### Work instructions
Your task is to copy the lines of the data below from the line holding "pouf: present [447,1006,734,1224]" through the line holding "house plant: present [445,378,503,461]", inclusive, exactly and with nothing added.

━━━━━━━━━━━━━━━━━━━━

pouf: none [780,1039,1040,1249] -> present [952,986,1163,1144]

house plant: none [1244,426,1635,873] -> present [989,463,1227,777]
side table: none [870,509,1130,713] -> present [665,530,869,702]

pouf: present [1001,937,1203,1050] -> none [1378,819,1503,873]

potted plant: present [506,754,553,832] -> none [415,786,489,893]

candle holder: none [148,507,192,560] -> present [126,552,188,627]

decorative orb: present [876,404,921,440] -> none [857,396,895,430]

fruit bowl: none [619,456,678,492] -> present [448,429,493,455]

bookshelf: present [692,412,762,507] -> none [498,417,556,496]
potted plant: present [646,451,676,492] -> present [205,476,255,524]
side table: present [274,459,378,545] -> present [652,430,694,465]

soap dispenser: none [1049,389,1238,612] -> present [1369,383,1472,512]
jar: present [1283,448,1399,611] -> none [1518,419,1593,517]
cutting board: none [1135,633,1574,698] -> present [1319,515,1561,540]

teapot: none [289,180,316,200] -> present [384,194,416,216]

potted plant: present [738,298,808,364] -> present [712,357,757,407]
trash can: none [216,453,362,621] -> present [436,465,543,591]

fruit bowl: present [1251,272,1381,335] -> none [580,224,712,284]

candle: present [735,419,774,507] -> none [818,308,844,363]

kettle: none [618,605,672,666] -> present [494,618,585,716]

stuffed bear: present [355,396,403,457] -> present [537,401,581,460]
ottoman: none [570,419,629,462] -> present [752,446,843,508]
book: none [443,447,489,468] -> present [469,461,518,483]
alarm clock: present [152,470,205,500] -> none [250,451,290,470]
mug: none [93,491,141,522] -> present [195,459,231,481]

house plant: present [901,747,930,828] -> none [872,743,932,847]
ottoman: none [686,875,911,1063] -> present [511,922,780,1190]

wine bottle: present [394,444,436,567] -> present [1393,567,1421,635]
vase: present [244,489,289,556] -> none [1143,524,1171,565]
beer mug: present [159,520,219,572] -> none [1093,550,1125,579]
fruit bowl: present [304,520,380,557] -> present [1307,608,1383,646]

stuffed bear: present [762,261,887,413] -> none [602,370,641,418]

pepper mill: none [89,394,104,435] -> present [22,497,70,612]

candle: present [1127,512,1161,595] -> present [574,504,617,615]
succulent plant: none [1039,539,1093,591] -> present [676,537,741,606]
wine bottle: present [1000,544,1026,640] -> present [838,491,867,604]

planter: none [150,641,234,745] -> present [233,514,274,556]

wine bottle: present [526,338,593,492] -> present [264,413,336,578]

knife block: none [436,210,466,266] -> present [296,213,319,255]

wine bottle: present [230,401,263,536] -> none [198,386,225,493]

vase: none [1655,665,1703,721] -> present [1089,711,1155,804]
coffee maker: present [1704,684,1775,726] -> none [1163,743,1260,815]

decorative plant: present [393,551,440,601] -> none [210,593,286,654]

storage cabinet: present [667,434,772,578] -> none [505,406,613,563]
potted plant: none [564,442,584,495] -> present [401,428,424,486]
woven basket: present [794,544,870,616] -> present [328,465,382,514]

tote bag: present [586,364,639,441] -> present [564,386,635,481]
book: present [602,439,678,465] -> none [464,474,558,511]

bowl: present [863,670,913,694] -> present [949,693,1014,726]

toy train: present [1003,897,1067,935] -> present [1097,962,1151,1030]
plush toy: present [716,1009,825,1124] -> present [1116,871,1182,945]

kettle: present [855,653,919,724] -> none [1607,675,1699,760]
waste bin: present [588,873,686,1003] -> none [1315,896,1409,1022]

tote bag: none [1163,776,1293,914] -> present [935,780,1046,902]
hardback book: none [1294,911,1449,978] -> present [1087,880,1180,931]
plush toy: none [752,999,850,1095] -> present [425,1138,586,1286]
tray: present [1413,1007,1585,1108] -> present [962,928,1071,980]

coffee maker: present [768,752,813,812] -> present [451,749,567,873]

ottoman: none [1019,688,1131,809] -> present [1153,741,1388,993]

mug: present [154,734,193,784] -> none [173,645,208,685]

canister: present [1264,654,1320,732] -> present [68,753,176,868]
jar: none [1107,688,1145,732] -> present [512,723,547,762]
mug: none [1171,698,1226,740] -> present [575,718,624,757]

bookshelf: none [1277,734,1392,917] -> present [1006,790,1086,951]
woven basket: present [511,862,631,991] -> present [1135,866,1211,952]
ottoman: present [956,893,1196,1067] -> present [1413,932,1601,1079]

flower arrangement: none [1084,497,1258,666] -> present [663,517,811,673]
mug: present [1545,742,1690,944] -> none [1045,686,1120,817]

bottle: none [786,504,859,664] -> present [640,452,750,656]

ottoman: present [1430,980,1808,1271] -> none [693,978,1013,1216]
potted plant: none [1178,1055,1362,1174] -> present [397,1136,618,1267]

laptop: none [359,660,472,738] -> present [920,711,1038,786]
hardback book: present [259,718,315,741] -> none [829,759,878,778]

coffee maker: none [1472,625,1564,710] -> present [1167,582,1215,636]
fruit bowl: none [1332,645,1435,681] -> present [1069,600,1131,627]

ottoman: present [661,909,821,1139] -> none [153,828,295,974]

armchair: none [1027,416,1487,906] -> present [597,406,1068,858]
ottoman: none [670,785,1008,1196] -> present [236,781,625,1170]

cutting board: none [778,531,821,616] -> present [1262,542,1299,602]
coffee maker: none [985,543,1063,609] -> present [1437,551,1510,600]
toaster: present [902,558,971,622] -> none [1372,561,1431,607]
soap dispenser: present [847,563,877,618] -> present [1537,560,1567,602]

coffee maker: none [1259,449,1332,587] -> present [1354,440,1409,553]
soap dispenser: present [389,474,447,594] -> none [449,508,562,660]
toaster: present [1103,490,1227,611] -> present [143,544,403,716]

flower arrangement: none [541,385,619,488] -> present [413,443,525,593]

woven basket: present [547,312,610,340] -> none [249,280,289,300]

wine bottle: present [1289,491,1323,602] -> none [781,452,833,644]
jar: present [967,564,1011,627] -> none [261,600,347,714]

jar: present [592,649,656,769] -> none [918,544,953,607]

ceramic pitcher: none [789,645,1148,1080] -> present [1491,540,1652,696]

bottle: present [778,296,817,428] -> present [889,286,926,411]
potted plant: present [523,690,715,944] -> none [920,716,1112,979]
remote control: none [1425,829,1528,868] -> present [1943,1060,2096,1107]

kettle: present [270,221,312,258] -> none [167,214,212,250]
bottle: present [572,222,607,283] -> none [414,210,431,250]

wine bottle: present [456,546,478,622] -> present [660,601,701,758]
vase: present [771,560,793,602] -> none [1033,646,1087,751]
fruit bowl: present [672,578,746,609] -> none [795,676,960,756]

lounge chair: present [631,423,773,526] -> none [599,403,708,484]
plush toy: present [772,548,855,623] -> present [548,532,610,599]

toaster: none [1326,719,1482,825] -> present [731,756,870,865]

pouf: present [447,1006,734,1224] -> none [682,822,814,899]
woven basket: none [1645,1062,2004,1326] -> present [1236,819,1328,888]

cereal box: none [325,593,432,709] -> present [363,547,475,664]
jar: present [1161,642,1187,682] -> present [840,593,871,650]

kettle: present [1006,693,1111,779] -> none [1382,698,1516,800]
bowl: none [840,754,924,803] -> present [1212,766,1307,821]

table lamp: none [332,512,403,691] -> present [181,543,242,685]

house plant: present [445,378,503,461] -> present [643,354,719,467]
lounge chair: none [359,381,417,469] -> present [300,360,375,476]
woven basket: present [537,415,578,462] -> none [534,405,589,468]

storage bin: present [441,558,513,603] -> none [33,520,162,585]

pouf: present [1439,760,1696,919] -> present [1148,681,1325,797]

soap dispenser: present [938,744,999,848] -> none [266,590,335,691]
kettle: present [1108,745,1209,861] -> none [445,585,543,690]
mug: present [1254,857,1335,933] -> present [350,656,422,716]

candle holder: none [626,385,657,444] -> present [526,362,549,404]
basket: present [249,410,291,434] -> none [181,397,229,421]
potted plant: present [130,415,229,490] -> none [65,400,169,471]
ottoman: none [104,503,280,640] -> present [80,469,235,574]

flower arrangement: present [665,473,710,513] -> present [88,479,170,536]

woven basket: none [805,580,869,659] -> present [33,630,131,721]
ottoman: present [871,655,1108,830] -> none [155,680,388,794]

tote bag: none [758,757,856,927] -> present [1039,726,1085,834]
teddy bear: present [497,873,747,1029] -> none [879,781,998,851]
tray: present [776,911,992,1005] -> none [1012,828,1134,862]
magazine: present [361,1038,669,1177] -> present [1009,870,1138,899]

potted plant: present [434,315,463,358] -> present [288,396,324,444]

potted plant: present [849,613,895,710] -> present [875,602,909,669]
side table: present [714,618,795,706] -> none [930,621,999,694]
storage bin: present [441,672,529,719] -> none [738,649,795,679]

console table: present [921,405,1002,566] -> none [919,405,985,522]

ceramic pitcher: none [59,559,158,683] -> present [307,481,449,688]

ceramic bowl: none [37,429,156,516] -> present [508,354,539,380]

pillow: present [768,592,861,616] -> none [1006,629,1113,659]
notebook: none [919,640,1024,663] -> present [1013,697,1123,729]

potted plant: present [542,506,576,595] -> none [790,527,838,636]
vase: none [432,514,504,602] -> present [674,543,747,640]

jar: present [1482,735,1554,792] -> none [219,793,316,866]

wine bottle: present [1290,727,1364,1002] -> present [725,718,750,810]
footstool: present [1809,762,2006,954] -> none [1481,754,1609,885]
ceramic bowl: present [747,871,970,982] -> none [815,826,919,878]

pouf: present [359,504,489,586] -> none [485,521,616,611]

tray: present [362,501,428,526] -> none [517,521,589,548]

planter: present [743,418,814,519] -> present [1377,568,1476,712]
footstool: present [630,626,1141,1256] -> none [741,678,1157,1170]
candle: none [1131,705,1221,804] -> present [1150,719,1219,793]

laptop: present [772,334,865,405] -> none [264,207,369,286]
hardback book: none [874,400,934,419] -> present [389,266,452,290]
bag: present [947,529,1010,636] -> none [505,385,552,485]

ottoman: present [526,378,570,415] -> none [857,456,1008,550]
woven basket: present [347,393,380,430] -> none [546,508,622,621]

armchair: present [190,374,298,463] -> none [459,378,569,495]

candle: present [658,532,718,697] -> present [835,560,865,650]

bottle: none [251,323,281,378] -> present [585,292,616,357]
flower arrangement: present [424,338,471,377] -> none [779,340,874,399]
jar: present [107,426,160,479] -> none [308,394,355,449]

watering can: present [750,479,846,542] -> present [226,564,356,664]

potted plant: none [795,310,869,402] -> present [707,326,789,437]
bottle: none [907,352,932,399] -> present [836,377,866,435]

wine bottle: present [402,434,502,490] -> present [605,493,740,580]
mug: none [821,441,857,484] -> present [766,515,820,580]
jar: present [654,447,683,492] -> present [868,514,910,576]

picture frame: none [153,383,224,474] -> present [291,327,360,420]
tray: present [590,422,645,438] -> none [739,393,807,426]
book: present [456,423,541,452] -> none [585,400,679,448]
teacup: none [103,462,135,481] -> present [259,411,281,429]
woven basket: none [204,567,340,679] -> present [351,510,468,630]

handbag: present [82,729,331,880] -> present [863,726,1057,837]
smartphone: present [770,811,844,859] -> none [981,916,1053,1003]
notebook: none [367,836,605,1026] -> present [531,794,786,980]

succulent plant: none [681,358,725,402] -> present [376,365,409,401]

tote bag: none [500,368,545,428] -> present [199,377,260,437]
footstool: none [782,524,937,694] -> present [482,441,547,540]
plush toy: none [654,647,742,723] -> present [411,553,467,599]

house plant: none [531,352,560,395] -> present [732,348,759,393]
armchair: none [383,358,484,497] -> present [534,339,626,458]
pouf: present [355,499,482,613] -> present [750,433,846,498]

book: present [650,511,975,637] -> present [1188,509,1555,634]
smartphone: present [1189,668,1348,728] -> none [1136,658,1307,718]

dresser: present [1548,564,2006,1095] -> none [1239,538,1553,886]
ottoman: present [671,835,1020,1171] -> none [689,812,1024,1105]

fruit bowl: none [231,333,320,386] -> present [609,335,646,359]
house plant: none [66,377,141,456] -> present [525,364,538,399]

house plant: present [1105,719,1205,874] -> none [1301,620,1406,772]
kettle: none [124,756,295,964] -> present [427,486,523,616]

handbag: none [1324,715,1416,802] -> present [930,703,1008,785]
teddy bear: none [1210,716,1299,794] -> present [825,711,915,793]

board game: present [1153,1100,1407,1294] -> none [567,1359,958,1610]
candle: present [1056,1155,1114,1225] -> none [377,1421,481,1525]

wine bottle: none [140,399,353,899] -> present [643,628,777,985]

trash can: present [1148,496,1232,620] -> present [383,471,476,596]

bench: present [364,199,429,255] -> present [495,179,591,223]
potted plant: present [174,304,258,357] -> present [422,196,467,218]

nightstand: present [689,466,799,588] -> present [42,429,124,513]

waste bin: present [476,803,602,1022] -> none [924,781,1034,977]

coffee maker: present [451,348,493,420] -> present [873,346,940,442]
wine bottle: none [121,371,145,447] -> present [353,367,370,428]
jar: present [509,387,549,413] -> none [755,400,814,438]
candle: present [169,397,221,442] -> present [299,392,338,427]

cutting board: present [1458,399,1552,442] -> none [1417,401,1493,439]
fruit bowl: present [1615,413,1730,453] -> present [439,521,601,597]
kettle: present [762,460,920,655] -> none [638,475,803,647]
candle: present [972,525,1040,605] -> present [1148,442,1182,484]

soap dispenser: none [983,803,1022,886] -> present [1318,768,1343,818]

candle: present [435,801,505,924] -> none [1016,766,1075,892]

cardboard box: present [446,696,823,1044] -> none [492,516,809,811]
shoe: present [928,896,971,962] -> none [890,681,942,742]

━━━━━━━━━━━━━━━━━━━━

### Expected answer
pouf: present [447,1006,734,1224] -> none [682,822,814,899]
woven basket: none [1645,1062,2004,1326] -> present [1236,819,1328,888]

cereal box: none [325,593,432,709] -> present [363,547,475,664]
jar: present [1161,642,1187,682] -> present [840,593,871,650]

kettle: present [1006,693,1111,779] -> none [1382,698,1516,800]
bowl: none [840,754,924,803] -> present [1212,766,1307,821]

table lamp: none [332,512,403,691] -> present [181,543,242,685]

house plant: present [445,378,503,461] -> present [643,354,719,467]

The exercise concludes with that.